** GIVEN RECORDS follows **

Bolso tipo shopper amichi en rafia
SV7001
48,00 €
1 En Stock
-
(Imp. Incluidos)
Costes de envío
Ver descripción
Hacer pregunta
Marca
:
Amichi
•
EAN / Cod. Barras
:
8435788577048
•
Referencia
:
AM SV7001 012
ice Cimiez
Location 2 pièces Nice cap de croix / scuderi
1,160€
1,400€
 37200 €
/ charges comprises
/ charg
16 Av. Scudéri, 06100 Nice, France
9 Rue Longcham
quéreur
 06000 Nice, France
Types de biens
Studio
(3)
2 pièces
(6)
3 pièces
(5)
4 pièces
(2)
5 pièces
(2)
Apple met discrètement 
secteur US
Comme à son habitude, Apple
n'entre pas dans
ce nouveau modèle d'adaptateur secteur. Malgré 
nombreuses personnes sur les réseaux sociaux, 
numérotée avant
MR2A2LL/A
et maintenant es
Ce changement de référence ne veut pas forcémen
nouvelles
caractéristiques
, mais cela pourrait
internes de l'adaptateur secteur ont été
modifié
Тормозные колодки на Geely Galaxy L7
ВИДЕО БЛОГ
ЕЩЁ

** End of GIVEN RECORDS **
** GIVEN RECORDS follows **

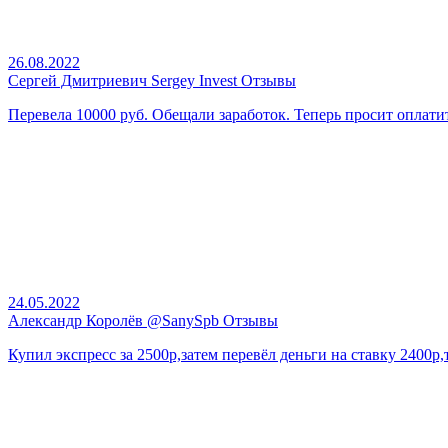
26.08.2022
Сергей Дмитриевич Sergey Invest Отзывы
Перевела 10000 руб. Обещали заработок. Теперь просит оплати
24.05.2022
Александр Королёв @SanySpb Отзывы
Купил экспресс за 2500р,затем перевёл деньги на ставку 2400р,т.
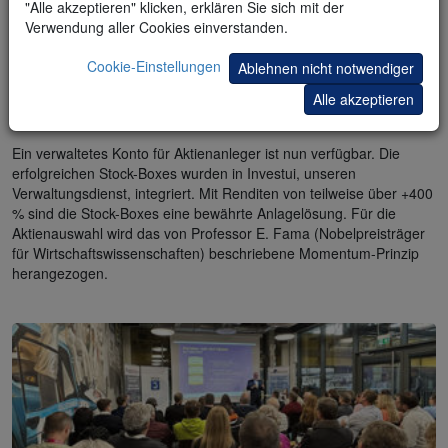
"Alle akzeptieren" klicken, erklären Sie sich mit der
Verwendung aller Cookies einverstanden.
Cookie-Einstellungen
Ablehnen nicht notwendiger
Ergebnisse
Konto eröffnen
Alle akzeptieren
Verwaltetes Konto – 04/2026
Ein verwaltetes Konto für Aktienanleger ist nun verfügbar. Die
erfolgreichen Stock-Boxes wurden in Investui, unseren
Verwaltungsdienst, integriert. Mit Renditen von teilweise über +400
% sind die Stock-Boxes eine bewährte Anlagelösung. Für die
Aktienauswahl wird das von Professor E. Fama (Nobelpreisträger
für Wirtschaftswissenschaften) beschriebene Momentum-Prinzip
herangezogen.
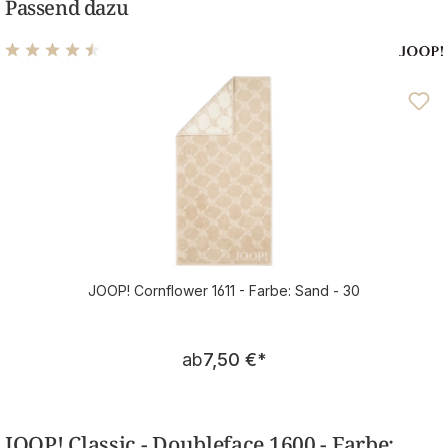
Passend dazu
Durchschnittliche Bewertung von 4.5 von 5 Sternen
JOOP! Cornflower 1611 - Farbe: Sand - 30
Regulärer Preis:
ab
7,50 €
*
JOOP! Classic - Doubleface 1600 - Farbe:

** End of GIVEN RECORDS **
** GIVEN RECORDS follows **

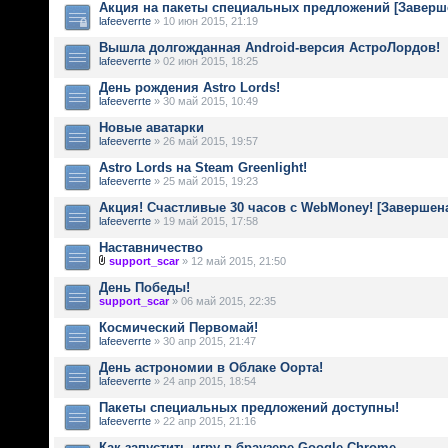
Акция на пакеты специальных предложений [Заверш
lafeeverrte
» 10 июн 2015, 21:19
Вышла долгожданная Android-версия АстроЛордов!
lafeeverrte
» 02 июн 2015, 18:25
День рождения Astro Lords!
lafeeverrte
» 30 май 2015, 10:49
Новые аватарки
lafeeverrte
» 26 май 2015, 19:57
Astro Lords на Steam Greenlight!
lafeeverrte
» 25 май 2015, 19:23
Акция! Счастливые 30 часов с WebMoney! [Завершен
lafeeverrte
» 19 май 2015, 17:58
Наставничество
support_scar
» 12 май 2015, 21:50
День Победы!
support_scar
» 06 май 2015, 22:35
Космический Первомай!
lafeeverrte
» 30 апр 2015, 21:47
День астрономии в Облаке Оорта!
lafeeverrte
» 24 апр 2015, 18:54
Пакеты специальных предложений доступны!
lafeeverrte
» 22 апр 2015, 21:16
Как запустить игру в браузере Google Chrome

** End of GIVEN RECORDS **

> WHAT TO PRODUCE
Reproduce, word for word, the lines starting with the one that contains "sich mit der" and going on through the one that contains "herangezogen.", including both of those lines.

> RESULT FOR THIS EXERCISE
"Alle akzeptieren" klicken, erklären Sie sich mit der
Verwendung aller Cookies einverstanden.
Cookie-Einstellungen
Ablehnen nicht notwendiger
Ergebnisse
Konto eröffnen
Alle akzeptieren
Verwaltetes Konto – 04/2026
Ein verwaltetes Konto für Aktienanleger ist nun verfügbar. Die
erfolgreichen Stock-Boxes wurden in Investui, unseren
Verwaltungsdienst, integriert. Mit Renditen von teilweise über +400
% sind die Stock-Boxes eine bewährte Anlagelösung. Für die
Aktienauswahl wird das von Professor E. Fama (Nobelpreisträger
für Wirtschaftswissenschaften) beschriebene Momentum-Prinzip
herangezogen.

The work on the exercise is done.